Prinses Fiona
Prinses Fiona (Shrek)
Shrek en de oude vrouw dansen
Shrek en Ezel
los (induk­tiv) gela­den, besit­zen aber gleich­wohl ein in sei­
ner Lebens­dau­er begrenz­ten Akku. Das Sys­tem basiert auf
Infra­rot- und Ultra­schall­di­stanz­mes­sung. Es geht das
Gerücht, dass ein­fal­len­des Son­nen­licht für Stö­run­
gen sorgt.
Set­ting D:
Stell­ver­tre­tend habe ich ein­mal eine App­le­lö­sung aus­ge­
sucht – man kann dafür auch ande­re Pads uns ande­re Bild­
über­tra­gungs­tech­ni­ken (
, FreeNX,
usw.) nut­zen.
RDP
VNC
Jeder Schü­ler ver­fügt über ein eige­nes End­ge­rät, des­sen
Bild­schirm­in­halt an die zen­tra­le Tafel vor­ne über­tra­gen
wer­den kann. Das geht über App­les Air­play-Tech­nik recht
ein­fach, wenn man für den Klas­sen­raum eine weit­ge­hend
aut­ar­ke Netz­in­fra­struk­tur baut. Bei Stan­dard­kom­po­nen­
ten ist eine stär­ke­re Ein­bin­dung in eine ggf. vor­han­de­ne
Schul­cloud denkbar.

## JOB
Copy out every line in the listing where the word "geht" appears.

## TASK OUTPUT
Infra­rot- und Ultra­schall­di­stanz­mes­sung. Es geht das
wer­den kann. Das geht über App­les Air­play-Tech­nik recht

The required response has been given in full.